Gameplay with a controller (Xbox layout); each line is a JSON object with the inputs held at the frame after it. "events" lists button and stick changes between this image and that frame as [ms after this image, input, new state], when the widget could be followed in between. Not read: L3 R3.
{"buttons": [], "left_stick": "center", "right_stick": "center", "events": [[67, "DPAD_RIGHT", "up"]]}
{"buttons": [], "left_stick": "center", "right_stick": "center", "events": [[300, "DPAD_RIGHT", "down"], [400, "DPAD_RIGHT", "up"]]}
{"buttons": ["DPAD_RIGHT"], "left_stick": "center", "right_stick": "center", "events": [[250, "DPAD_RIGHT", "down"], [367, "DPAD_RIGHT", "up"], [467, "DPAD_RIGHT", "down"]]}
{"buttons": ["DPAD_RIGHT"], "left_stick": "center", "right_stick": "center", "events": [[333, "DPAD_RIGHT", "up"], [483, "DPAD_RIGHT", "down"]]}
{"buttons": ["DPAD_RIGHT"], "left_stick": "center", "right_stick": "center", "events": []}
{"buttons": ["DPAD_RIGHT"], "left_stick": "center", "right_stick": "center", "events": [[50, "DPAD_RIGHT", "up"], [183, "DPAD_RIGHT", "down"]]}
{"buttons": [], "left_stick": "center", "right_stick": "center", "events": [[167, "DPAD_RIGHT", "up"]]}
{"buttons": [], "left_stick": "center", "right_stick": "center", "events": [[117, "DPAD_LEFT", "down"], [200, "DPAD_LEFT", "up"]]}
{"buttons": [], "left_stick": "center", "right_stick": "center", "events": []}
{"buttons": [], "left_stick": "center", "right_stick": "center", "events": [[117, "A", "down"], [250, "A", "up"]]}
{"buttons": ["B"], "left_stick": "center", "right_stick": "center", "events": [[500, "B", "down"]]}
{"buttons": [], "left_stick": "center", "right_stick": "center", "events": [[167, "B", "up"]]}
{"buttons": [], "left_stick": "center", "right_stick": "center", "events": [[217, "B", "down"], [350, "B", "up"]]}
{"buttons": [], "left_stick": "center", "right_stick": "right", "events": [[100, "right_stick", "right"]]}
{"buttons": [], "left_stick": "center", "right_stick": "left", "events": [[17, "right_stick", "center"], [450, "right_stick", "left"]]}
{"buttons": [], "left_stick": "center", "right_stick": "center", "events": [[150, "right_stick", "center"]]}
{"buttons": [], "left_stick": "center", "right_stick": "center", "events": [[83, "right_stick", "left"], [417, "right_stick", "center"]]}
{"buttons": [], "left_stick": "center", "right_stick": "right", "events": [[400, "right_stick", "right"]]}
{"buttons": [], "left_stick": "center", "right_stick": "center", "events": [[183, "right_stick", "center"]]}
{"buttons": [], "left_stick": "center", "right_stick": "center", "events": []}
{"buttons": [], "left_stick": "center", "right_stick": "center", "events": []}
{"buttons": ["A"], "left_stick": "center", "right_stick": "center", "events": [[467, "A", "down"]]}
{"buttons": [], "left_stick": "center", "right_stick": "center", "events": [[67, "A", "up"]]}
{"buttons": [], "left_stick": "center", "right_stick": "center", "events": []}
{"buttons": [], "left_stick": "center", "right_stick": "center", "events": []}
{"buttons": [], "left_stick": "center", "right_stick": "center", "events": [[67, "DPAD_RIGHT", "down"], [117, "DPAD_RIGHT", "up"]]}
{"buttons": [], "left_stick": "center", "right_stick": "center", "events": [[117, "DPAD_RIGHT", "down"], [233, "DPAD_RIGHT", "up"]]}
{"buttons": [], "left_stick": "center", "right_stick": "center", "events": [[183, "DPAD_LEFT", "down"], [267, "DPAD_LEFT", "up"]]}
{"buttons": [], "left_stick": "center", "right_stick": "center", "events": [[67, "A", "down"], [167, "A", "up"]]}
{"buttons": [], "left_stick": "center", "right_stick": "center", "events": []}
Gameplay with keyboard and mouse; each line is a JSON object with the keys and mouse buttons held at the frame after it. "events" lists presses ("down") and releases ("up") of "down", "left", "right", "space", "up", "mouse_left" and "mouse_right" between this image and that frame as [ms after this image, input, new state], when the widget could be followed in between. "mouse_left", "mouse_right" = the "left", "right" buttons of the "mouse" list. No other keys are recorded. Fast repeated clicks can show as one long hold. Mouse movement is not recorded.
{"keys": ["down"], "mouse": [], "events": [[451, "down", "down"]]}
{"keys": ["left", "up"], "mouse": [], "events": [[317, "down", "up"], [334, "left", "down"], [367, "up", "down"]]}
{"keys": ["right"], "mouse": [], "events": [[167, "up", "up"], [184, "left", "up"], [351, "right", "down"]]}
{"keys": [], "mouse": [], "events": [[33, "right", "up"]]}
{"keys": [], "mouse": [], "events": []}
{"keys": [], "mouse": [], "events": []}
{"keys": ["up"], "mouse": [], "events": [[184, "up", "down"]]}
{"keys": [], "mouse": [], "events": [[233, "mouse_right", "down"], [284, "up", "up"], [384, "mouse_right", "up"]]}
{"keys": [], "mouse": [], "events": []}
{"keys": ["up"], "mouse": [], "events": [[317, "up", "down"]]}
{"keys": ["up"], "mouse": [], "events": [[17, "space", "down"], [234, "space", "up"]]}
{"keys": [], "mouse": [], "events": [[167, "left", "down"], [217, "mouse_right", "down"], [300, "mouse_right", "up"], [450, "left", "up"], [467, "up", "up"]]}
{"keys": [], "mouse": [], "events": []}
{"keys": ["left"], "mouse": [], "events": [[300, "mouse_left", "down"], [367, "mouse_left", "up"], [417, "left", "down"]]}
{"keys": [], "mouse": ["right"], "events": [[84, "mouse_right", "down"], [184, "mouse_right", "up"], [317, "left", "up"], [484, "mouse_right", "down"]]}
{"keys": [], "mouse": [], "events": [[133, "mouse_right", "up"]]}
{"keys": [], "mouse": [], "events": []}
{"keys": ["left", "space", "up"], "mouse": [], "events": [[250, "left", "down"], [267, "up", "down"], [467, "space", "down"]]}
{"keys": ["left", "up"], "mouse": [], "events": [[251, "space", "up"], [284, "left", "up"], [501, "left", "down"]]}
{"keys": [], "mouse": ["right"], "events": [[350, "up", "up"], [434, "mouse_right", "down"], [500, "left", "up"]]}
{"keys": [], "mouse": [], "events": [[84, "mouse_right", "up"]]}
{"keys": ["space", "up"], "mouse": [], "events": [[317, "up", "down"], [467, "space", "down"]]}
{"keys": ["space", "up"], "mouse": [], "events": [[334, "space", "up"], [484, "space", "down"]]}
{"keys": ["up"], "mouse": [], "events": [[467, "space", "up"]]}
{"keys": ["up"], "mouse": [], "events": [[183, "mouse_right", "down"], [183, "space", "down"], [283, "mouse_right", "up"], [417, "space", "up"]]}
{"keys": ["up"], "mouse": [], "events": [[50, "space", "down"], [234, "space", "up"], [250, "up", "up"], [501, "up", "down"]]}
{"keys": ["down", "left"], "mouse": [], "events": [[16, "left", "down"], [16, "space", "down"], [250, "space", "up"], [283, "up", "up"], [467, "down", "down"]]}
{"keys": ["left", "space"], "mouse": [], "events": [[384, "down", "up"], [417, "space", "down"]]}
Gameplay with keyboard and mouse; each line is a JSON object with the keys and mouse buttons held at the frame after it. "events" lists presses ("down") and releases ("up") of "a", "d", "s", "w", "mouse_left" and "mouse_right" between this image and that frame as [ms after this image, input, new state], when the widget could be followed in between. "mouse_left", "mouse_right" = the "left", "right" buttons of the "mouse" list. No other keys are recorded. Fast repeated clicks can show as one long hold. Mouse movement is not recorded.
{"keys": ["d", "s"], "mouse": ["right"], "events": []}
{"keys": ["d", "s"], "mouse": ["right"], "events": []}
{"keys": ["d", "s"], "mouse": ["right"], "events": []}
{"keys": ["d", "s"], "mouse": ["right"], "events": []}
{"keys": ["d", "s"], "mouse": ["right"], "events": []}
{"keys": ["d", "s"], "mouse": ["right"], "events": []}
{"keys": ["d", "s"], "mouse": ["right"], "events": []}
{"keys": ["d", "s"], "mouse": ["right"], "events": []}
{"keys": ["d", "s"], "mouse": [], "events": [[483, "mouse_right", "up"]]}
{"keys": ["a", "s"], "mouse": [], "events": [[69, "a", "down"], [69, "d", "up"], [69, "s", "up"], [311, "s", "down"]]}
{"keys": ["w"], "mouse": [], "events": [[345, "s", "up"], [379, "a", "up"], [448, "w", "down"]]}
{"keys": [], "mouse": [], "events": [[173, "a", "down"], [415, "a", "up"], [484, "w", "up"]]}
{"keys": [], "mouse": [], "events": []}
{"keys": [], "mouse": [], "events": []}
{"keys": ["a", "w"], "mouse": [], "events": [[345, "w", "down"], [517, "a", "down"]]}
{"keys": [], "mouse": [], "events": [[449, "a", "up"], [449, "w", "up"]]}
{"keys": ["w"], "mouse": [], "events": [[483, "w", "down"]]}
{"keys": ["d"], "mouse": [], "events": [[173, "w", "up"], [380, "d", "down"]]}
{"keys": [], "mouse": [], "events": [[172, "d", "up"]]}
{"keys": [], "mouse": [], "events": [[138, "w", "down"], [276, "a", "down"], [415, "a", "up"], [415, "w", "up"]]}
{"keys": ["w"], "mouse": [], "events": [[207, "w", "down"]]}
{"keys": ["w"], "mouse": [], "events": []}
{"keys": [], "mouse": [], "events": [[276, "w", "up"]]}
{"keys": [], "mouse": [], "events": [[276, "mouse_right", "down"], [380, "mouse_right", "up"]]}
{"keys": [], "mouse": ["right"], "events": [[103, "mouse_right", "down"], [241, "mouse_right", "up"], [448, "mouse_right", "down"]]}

#### About this exercise
Work through the entries above line by line, counting each one that includes the word "clicks", and give the final number only.

#### Response area
2